■ Records provided:

____

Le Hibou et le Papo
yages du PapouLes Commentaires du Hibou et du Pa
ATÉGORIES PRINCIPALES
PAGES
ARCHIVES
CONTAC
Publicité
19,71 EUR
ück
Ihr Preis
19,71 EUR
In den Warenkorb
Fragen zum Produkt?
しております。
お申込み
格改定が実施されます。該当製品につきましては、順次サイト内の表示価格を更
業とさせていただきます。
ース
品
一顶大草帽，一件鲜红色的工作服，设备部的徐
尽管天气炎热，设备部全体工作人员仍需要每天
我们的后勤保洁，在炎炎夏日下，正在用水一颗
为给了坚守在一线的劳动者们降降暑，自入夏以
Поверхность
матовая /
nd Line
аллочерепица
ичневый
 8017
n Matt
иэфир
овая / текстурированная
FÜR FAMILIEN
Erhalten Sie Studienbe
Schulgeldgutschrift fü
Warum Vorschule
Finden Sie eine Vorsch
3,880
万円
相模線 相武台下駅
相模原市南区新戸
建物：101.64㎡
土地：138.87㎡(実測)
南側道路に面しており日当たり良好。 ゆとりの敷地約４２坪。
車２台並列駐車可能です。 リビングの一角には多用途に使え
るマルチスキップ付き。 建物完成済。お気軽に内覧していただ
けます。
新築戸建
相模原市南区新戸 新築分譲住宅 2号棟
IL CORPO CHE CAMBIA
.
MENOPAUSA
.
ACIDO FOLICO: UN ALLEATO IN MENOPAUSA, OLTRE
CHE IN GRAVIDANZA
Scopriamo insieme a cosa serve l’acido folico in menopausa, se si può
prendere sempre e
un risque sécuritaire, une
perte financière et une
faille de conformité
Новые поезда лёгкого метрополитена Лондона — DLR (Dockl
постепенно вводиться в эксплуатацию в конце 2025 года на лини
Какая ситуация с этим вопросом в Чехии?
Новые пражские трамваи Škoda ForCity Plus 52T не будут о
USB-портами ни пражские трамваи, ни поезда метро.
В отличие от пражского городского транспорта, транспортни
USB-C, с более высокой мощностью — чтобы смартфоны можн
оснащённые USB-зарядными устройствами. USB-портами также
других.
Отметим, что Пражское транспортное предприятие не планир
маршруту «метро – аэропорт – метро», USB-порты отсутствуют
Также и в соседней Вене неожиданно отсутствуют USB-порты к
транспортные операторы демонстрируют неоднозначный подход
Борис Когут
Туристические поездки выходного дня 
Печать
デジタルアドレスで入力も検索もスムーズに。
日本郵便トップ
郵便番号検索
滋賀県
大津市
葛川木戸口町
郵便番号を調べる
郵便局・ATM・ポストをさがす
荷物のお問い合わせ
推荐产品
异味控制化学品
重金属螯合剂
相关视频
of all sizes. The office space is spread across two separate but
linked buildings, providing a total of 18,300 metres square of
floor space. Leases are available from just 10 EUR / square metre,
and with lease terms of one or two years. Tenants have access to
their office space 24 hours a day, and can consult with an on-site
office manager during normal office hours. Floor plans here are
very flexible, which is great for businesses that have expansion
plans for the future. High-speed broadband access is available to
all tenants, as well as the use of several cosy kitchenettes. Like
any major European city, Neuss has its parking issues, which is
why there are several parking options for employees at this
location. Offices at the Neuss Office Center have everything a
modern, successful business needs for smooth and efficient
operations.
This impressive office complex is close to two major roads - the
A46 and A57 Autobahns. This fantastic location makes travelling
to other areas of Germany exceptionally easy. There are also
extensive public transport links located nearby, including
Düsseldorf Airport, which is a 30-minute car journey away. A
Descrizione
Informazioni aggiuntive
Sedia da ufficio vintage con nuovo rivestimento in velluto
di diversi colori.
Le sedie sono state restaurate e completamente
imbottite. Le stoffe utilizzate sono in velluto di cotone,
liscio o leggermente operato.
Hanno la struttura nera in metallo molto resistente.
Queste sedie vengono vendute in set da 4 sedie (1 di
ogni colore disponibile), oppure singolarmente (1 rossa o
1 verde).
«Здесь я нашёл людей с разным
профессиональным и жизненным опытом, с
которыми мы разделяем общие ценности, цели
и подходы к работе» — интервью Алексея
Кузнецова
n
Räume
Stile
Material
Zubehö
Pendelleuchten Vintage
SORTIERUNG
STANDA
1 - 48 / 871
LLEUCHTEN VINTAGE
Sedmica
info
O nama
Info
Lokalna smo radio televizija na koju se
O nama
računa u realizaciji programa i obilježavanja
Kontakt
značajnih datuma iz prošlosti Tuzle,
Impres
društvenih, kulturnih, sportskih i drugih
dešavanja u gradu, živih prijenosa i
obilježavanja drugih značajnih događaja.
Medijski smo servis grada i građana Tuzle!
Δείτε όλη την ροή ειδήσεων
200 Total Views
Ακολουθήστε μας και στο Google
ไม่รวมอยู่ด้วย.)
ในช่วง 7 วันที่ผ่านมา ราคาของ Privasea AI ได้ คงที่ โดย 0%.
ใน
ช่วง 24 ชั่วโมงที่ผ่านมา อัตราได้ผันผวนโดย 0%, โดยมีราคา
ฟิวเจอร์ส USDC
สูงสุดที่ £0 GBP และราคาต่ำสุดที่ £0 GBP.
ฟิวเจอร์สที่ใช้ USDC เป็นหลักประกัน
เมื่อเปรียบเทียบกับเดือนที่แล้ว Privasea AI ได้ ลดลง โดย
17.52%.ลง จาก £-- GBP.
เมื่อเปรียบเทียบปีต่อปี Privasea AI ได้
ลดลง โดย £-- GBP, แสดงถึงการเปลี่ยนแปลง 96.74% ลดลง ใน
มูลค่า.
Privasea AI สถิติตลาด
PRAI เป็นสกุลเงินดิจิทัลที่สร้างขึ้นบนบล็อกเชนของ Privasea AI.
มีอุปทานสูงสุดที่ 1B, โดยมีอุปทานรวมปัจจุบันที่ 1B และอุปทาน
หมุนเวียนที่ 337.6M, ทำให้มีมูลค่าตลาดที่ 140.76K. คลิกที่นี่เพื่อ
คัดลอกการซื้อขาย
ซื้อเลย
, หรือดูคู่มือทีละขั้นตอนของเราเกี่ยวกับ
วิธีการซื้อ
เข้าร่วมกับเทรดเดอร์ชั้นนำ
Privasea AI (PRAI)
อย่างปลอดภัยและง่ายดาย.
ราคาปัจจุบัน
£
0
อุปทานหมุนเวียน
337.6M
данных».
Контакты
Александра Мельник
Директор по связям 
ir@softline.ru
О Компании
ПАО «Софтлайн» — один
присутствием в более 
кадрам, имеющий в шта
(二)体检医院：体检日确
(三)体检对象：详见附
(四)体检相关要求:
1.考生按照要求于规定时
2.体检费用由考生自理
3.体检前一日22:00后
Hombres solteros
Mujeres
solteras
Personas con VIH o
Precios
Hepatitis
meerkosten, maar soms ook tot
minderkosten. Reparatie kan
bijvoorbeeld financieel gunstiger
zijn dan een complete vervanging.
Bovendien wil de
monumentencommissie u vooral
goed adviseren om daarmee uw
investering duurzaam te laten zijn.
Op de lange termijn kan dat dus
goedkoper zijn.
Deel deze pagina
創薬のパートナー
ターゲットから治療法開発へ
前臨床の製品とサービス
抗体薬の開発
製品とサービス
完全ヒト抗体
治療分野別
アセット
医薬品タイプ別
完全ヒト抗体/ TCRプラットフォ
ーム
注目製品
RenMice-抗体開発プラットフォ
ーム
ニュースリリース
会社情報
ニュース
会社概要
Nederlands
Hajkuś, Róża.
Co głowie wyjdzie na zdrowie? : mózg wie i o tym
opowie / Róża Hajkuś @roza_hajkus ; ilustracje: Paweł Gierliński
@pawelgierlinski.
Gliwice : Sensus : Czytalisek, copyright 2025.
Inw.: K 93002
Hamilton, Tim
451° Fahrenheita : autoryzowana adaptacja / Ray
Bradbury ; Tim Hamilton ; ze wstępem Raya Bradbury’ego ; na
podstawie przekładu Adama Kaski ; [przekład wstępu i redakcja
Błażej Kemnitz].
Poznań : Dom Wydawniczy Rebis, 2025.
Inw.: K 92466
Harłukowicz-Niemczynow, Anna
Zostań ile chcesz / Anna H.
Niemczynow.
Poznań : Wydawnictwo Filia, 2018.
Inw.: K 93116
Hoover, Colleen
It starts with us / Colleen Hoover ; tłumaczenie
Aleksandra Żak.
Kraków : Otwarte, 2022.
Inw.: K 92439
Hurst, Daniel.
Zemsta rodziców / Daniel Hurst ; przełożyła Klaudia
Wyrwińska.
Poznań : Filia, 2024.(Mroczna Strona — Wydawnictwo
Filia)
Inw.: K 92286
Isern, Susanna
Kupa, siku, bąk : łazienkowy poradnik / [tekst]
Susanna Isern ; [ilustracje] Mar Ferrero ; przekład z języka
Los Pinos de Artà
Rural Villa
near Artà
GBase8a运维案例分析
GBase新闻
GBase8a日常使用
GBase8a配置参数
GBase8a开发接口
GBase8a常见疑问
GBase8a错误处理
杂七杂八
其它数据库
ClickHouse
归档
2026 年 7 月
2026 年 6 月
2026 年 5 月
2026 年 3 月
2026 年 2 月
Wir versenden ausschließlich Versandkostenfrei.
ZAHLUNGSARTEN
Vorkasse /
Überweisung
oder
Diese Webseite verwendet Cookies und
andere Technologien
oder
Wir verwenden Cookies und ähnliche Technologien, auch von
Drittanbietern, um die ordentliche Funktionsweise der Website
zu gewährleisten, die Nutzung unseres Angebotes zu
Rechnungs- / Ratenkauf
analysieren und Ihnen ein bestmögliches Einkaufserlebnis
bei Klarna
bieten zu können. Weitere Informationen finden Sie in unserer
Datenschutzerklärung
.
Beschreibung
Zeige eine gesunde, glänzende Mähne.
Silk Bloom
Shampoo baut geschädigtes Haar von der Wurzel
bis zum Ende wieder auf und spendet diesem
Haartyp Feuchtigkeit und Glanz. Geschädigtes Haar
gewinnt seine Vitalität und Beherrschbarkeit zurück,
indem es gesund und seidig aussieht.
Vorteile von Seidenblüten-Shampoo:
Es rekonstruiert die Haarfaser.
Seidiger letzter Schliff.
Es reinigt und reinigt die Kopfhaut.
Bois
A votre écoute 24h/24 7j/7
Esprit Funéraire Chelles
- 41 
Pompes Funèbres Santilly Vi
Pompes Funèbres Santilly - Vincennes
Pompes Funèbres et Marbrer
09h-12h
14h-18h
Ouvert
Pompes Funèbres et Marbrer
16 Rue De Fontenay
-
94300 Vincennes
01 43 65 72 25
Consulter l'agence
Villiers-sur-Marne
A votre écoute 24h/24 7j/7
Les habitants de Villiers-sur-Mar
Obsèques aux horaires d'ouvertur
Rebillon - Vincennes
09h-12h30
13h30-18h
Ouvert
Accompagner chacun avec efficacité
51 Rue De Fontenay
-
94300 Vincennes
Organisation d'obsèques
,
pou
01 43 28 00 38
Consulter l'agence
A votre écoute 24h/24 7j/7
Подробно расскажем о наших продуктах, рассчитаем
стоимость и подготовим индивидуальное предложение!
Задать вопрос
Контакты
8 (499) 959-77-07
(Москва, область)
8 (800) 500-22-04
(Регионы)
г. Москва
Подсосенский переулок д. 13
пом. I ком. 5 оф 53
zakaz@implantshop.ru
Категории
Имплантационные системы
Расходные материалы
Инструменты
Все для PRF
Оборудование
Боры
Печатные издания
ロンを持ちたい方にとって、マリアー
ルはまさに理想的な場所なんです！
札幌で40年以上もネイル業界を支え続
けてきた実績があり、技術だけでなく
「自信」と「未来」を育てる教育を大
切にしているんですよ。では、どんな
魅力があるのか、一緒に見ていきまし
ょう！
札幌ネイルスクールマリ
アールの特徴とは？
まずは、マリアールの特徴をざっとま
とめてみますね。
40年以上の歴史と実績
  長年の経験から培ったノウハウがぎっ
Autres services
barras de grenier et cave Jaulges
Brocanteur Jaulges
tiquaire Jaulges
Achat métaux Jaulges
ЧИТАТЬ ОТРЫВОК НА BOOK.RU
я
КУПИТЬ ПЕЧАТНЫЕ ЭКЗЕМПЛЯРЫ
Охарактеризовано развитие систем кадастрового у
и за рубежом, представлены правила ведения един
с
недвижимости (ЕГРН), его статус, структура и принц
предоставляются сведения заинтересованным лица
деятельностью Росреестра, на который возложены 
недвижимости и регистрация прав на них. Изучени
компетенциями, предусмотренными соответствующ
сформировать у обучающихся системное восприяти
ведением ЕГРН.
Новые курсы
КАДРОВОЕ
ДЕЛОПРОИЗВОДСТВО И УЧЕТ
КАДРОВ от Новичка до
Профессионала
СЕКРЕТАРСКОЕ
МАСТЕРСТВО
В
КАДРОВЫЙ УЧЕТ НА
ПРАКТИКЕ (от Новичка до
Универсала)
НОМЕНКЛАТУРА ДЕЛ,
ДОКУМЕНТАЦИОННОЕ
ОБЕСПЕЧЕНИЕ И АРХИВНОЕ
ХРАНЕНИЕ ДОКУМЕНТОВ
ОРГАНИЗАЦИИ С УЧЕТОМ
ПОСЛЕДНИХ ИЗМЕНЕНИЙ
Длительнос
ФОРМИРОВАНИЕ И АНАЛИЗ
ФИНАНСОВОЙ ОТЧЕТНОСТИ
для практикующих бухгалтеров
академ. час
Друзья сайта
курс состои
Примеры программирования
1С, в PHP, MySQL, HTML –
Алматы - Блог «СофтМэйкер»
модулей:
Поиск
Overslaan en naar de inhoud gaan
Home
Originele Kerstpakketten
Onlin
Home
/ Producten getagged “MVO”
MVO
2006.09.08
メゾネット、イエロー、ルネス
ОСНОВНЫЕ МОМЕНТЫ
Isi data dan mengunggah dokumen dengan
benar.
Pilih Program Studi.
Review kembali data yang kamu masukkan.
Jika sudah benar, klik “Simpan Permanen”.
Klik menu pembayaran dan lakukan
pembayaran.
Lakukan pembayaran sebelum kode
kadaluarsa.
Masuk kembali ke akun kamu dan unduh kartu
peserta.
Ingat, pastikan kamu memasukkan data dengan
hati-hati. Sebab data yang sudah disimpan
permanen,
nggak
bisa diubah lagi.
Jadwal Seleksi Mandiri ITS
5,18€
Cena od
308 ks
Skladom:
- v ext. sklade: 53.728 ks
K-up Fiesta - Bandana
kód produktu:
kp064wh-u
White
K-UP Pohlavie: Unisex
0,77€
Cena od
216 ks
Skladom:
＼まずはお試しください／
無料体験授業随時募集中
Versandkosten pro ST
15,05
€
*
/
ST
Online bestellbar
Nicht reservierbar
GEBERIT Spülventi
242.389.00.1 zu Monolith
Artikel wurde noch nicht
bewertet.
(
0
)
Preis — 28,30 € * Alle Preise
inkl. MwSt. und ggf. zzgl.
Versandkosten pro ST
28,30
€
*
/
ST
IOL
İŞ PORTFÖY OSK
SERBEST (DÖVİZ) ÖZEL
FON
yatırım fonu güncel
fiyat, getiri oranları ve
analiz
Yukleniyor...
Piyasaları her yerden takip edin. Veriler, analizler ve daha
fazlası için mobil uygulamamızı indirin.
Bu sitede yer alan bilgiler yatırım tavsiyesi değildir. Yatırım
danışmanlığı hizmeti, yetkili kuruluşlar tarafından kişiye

____

■ Task to carry out: Go through the material above and output exactly the lines from the one containing "K-UP Pohlavie: Unisex" through the one containing "Piyasaları her yerden".

■ Exercise output:
K-UP Pohlavie: Unisex
0,77€
Cena od
216 ks
Skladom:
＼まずはお試しください／
無料体験授業随時募集中
Versandkosten pro ST
15,05
€
*
/
ST
Online bestellbar
Nicht reservierbar
GEBERIT Spülventi
242.389.00.1 zu Monolith
Artikel wurde noch nicht
bewertet.
(
0
)
Preis — 28,30 € * Alle Preise
inkl. MwSt. und ggf. zzgl.
Versandkosten pro ST
28,30
€
*
/
ST
IOL
İŞ PORTFÖY OSK
SERBEST (DÖVİZ) ÖZEL
FON
yatırım fonu güncel
fiyat, getiri oranları ve
analiz
Yukleniyor...
Piyasaları her yerden takip edin. Veriler, analizler ve daha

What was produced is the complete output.